(Data provided)
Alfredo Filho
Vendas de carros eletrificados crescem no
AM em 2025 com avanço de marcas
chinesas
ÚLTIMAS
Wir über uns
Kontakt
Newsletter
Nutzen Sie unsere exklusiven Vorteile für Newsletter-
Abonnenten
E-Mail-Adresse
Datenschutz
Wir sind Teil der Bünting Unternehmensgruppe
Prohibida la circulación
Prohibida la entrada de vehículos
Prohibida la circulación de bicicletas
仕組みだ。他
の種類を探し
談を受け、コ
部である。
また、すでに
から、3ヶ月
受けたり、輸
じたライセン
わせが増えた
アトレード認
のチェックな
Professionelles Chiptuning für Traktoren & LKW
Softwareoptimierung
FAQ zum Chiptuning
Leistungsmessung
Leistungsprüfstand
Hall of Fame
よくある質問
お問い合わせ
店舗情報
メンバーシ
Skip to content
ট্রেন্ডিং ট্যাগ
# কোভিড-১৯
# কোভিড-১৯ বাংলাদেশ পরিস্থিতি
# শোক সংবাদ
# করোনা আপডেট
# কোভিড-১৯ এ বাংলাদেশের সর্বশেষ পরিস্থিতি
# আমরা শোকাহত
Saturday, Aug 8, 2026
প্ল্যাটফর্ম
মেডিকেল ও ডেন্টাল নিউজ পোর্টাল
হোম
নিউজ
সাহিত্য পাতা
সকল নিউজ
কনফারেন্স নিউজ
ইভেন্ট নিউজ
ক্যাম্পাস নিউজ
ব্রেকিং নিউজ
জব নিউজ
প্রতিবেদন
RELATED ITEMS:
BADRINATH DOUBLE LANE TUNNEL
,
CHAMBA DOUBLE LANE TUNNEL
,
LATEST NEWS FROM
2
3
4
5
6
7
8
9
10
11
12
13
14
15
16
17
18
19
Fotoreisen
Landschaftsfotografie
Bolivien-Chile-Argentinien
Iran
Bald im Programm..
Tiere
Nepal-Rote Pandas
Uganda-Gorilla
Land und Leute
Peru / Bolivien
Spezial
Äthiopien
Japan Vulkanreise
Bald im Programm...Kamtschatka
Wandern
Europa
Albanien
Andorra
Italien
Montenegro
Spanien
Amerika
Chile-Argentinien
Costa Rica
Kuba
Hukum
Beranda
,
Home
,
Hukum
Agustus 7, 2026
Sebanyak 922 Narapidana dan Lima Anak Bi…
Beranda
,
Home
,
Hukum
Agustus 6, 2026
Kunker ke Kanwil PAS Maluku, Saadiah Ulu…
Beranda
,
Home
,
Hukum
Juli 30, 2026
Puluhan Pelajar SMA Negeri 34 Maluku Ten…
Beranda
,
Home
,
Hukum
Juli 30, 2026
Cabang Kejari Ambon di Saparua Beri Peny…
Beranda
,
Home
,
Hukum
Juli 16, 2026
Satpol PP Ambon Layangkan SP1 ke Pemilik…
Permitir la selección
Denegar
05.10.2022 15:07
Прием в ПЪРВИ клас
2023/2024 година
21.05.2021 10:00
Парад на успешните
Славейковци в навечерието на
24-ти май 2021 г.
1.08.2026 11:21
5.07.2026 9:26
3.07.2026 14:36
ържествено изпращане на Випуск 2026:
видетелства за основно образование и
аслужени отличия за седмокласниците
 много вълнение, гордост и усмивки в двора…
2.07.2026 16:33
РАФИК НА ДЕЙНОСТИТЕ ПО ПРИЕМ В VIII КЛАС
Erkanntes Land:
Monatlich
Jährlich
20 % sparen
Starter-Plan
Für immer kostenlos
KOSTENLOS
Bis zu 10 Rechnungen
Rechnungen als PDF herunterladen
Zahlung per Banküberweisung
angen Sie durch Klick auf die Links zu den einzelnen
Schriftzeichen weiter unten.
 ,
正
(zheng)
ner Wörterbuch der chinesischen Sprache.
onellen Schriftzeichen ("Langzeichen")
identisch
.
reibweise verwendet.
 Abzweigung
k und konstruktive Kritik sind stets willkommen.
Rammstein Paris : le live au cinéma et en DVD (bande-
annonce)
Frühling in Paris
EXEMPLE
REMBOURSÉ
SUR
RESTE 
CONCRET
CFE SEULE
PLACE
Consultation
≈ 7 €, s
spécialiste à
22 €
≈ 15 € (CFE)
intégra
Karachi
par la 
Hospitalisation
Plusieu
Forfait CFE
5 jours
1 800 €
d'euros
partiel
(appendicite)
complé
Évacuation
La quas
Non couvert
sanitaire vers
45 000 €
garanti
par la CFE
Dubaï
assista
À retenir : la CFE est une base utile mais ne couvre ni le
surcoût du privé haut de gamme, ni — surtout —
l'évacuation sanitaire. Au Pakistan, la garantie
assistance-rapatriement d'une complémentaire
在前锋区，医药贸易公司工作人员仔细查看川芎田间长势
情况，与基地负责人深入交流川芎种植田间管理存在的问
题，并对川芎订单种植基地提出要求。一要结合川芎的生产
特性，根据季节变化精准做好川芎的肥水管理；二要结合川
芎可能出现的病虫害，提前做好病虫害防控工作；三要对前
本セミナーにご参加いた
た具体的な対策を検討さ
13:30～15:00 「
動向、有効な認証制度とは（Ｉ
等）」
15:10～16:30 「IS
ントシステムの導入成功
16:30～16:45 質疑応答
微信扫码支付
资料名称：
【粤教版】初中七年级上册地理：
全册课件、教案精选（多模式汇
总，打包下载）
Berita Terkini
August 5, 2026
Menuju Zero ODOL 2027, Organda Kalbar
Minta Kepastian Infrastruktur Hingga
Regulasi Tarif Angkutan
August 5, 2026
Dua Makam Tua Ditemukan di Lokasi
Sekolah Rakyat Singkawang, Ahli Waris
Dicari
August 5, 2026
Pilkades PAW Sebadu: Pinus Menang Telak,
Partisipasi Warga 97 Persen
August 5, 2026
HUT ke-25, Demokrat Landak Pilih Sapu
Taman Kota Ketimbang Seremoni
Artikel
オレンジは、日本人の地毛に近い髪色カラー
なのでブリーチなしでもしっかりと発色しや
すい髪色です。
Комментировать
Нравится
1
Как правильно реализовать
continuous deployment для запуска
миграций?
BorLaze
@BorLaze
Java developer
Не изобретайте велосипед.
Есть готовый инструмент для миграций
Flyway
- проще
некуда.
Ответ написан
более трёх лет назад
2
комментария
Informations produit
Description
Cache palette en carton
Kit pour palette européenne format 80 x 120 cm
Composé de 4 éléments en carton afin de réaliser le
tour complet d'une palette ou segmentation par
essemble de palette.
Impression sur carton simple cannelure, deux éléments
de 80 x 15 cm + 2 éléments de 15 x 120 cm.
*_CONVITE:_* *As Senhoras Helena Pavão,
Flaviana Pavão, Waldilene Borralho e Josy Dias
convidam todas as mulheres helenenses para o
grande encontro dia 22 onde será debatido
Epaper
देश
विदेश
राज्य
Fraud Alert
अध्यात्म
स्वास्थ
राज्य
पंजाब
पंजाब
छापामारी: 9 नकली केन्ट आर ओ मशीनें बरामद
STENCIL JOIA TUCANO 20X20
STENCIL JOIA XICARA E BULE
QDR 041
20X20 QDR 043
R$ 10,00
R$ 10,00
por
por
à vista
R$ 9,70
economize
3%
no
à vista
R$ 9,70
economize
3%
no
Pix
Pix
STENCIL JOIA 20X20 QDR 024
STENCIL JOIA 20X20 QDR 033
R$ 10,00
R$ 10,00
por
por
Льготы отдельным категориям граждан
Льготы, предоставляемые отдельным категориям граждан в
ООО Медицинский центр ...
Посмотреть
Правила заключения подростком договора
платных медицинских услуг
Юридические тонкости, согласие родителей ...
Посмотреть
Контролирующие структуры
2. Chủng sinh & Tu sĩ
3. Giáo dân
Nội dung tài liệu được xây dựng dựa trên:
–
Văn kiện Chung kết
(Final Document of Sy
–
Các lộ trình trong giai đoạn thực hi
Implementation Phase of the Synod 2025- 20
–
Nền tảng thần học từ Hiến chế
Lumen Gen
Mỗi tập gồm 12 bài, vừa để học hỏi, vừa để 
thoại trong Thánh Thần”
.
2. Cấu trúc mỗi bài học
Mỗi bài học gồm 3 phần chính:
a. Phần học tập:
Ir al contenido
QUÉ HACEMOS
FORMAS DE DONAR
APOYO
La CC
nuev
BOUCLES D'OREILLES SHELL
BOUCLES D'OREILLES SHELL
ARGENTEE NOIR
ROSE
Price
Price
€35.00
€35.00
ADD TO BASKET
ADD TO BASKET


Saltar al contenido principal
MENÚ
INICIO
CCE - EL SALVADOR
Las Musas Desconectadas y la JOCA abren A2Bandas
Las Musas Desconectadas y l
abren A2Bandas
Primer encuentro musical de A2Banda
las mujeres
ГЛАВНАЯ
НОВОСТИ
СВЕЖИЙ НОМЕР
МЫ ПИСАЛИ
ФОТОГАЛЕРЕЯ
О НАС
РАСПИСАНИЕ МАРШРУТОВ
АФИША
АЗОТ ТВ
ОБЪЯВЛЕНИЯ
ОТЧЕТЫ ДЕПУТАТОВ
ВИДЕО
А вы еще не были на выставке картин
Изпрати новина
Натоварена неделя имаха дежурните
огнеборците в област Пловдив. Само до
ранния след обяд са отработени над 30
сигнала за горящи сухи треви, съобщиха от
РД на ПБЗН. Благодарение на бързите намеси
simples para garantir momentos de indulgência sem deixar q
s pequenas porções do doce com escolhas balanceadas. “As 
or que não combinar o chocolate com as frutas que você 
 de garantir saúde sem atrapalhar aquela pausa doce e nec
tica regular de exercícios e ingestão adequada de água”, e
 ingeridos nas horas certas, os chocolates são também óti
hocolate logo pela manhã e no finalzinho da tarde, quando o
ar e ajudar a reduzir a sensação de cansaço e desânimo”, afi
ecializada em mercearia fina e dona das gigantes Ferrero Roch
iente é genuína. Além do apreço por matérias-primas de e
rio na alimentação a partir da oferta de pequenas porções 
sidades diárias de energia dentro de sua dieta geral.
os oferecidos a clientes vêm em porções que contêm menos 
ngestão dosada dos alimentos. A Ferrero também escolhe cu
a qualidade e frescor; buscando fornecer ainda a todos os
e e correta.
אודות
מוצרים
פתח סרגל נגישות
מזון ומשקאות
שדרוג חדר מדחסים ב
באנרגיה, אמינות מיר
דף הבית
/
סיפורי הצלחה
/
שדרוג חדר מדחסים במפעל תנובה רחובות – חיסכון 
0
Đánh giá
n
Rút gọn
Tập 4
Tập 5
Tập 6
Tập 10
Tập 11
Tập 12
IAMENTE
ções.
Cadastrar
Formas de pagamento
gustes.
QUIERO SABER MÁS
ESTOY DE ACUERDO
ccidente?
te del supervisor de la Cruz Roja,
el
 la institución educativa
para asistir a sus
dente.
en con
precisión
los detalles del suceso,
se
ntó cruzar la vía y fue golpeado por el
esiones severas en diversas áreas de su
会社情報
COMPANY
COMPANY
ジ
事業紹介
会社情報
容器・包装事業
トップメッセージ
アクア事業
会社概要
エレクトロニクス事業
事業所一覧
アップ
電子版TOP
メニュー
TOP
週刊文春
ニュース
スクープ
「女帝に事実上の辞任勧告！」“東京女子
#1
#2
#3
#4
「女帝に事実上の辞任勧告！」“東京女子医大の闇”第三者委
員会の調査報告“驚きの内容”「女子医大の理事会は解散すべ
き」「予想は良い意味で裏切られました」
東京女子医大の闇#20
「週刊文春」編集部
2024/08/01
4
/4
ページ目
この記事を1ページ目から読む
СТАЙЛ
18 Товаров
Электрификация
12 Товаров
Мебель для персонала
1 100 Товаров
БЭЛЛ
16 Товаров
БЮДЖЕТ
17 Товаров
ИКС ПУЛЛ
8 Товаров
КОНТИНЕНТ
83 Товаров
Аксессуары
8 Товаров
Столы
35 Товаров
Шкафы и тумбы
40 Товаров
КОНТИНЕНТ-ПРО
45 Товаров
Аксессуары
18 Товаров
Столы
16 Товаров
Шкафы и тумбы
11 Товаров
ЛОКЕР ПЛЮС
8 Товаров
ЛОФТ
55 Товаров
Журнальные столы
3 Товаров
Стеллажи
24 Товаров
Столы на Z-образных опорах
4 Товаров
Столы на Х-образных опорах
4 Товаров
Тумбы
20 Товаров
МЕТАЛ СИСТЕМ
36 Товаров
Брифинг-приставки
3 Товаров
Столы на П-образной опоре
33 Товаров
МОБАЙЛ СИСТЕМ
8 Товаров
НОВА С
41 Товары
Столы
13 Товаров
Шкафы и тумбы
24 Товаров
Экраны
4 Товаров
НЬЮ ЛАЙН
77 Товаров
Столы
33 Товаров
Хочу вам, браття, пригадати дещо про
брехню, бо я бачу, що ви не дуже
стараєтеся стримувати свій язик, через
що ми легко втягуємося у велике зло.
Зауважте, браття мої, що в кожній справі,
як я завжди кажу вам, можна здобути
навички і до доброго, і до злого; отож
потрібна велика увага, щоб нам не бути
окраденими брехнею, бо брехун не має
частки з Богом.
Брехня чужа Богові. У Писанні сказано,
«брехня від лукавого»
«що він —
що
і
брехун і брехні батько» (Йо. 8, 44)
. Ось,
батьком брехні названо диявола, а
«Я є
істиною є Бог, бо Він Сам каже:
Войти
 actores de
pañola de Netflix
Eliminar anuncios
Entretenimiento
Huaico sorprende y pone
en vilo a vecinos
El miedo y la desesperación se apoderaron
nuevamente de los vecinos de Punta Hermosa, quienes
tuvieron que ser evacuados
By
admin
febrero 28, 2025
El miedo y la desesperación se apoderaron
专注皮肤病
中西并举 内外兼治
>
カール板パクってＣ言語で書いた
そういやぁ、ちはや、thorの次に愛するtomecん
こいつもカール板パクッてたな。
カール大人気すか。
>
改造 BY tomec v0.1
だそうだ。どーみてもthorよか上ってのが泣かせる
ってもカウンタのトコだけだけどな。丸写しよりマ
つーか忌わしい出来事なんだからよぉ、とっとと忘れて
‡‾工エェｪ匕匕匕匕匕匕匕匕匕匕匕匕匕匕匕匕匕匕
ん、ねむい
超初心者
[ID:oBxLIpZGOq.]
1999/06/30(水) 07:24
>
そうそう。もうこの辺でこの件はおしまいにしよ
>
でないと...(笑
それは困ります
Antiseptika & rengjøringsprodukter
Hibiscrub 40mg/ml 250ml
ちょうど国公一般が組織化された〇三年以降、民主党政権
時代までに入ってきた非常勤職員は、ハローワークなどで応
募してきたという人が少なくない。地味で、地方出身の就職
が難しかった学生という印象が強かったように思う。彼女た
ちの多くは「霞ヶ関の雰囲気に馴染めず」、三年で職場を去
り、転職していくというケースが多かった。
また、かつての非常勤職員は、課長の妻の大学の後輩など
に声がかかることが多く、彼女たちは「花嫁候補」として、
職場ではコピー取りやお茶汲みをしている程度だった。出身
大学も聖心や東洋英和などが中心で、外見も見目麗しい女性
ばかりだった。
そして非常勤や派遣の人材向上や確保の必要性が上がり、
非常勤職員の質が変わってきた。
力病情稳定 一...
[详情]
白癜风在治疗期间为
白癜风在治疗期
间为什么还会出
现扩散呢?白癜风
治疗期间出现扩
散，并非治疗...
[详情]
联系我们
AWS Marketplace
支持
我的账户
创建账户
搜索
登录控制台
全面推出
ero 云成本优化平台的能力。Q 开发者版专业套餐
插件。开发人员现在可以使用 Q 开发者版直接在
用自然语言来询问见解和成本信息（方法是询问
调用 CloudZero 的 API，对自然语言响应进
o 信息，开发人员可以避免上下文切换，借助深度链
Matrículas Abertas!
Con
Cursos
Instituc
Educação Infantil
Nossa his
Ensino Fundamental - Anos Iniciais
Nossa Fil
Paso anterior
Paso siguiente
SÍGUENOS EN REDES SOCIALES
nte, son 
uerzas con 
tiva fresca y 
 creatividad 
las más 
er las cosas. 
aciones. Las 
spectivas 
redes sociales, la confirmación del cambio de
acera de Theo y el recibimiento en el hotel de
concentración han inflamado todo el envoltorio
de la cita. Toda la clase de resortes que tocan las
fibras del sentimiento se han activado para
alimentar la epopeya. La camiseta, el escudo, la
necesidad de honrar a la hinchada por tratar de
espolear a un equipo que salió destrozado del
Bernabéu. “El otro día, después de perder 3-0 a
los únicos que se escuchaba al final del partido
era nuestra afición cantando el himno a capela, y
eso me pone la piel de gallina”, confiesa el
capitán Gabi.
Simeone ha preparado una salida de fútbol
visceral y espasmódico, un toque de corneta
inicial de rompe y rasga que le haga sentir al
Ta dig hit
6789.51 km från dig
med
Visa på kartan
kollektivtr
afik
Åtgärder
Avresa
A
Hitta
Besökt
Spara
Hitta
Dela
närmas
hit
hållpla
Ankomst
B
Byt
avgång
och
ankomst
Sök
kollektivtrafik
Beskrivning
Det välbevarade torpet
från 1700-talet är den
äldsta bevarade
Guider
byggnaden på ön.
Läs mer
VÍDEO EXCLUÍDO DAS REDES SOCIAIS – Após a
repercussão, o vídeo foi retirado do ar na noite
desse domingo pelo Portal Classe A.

(Directive) Where in the records does the string "pequenas" appear? Copy every line that has it.

(Solved problem)
s pequenas porções do doce com escolhas balanceadas. “As 
rio na alimentação a partir da oferta de pequenas porções 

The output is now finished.